The issue with all of this is that it conditions us to seek external “enoughness” rather than teaching us how to cultivate internal “enoughness.” Thus, all of these methods we employ to both confirm our story that we aren’t good enough and attempt to prove that we are have this in common. They are all externally focused. The experience of needing external validation in order to feel worthy is inherently disempowering as we are placing our worth in the hands of others. Our worth does not reside within and consequently, we can’t locate it on our own. We are reliant on others to show us our worth. We expect our lives to reflect our worth to us through ease and happiness and when discomfort and hardship arises, as it always does, we take that as proof that we aren’t doing any of it right.
I’m not saying this to offer yet another way in which you aren’t doing it right and aren’t good enough. What I do want to do, however, is invite some awareness around your own childhood experience of not good enough. What ways did you receive the message that you weren’t good enough? Were your parents constantly comparing you to your sibling? Was there a strict implicit or explicit expectation regarding academic success? Athletic success? Was there a strong emphasis placed on monetary achievement as proof of worthiness? Regardless of how this looked in your family, I want to pause for a moment to acknowledge how painful it is to grow up with this belief. It is utterly sad to think about ourselves as little ones growing up believing that they had to earn their worth. I’m here to say that it’s not true. You are worthy. You always were.
So what’s underneath this fear of not being good enough? Ultimately, the fear that we aren’t good enough is the fear that we are unworthy of love, connection, or the life we desire. The fear of being alone, rejected, abandoned. The fear of being unhappy, unsuccessful, disappointed by life. The fear of the deep sense of sadness that might follow. This is an unfathomable grief that we are so deeply afraid of letting ourselves feel. We strive to keep it at bay at all costs afraid it might consume us if we let it too close. The thing is, by refusing to face the sadness of feeling not good enough, we let it slowly eat away at us and control our lives. Our ability to feel joy is dulled. We are willing to be inauthentic and unfulfilled as long as we don’t have to face our sadness. This, in my opinion, is no way to live.
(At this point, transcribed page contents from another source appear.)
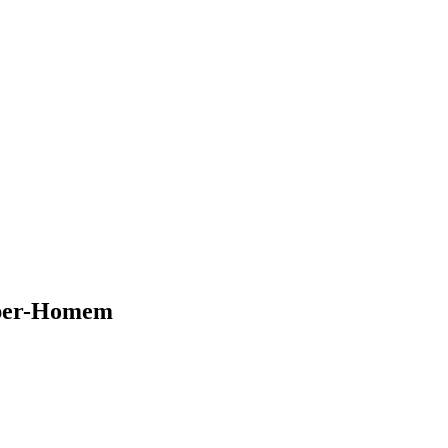
Super-Homem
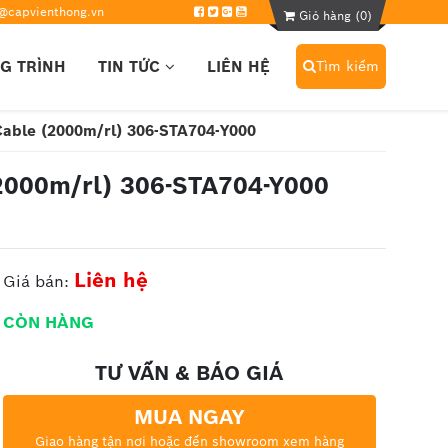
@capvienthong.vn
Giỏ hàng (
0
)
G TRÌNH
TIN TỨC
LIÊN HỆ
Tìm kiếm
able (2000m/rl) 306-STA704-Y000
2000m/rl) 306-STA704-Y000
Liên hệ
Giá bán:
CÒN HÀNG
TƯ VẤN & BÁO GIÁ
MUA NGAY
Giao hàng tận nơi hoặc đến showroom xem hàng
What if feeling this grief was the key to unleashing the hold that the desire to feel good enough has on our lives? This is the key to taking charge of our own self worth. When we learn how to validate ourselves, loving and allowing all parts—both those that are confident and proud along with those that feel worthless and sad—we stop looking outside of ourselves for proof that we are or aren’t worthy. We do this by allowing and feeling the sadness that we are afraid to feel, the sadness that we are trying to keep at bay with all of our strategies to feel good enough. We do this by sitting with that little child within that always felt they weren’t good enough, that they weren’t worthy as they are. We get to be the ones to tell our inner children that they are worthy, that they always were. When we stop resisting this inner sadness, there is no longer a need to prove, to numb. We can look at and allow all of our imperfections. There is no longer anything to avoid.